16
Yorum
28
Beğeni
5,0
Puan
2651
Okunma

Uzaktan bir ses!
Hayata biraz kırgın birazda öfkeli
Gönüldekini dudağa döküyor
Ben diyor;
“ zorunlu hicretteyim artık
Kimsesizleri mazlumları sana bırakıyorum
Vasiyetimdir bundan sonrası “
Ve ilkbahar bir göç’e hazırlanıyor sevdası kadar ağır, değersiz hayatlar kadar hafif!
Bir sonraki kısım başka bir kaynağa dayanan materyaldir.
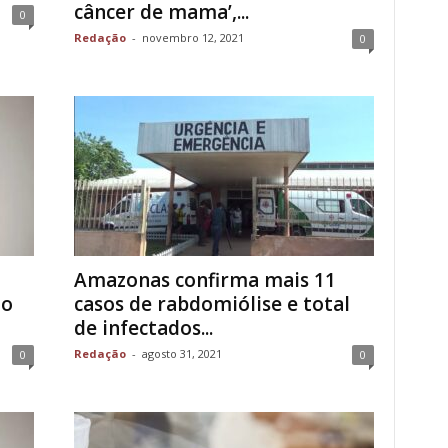
câncer de mama’,...
0
Redação
-
novembro 12, 2021
0
Amazonas confirma mais 11
no
casos de rabdomiólise e total
de infectados...
Redação
-
agosto 31, 2021
0
0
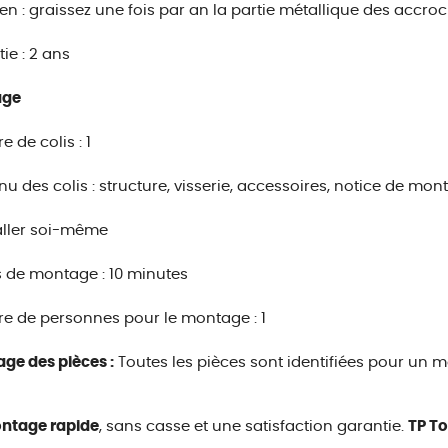
ien : graissez une fois par an la partie métallique des accro
ie : 2 ans
age
 de colis : 1
u des colis : structure, visserie, accessoires, notice de monta
aller soi-même
 de montage : 10 minutes
 de personnes pour le montage : 1
ge des pièces :
Toutes les pièces sont identifiées pour un m
ntage rapide
, sans casse et une satisfaction garantie.
TP T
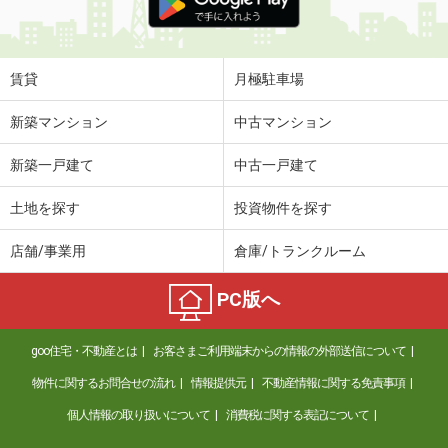
賃貸
月極駐車場
新築マンション
中古マンション
新築一戸建て
中古一戸建て
土地を探す
投資物件を探す
店舗/事業用
倉庫/トランクルーム
PC版へ
goo住宅・不動産とは
お客さまご利用端末からの情報の外部送信について
物件に関するお問合せの流れ
情報提供元
不動産情報に関する免責事項
個人情報の取り扱いについて
消費税に関する表記について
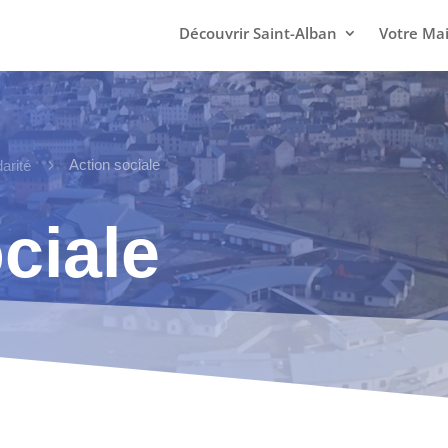
Découvrir Saint-Alban
Votre Mai
5
Action sociale
darité
ciale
Ve çehreme düşen en son hüznün resmi oluyor…
Tekrar tekrar
Vasiyetimdir!
Görmek istemezler
Unutulan ıssız sokakları
Sende unutma olur mu?
Arkadaşın olsun mazlum
Kirli şiltede uzanan masum
Vasiyetimdir!
Yıkılmayan gönlün aşığı
Tükenmez ormanların aydınlığı
Olmayan hanlarının yolcusu
Sessizlerin acı çığlığı ol
Güneş yüzlüm,
Darağacına gönüllü mahkûmum artık
O görmeyen vicdanlara körebe
Uyanmayan milletin ağlayanı
İçimde kemiren kanser bir yara
Geç benden!
Allah için üzülen sen ol onlara…
Varisim sözlerine,
Varisim de!
Katmerli hüznüm
Yükselirsin arşı alaya
Atımdan indirme güneş yüzlü derken,
Gelmek isteyen ben
almayan sendin yanı başına
Boşlukta uçuşan fikirleri
Nasıl anlatırım kayalara
Yorulma ey gönül
Anlamayana anlatmak için
Dirliği istemedikten sonra
Kör vicdanı şahlandırmak
Boşuna…
Gözlerimden dökülen yaşlara engel olamıyorum… Bir çizgi daha düşüyor çehreme ellerimle gözyaşlarımı siliyorum…
Ve devam ediyor ses;
“Anlamasalar da
Kaybolan kimsesiz gönülleri anlat
Ben gibi evinden hicret edip perişan olan gönülleri anlat
Hakkımı helal etmem sonra!”
Ve ben!
Alırken bu yükü
Dokunmadan sevdim sessizce uğurladım
Bendim sessiz çığlığıyla
Sana ağıtlar yakan
Dizlerine vura vura
Bir Eylül sabahında
Özleyecek olan yine bendim
Kavuşmak mı?
İnşallah koca çınar
Başka bir bahar sabahına!
“Bursa’nın serin birazda üşüten havasında bir mezardan geçerken orda sonsuza kadar uyuyanlara dualar yolluyorum…Ve bu cümleler dökülüyor”Mart 2014
5.0
100% (24)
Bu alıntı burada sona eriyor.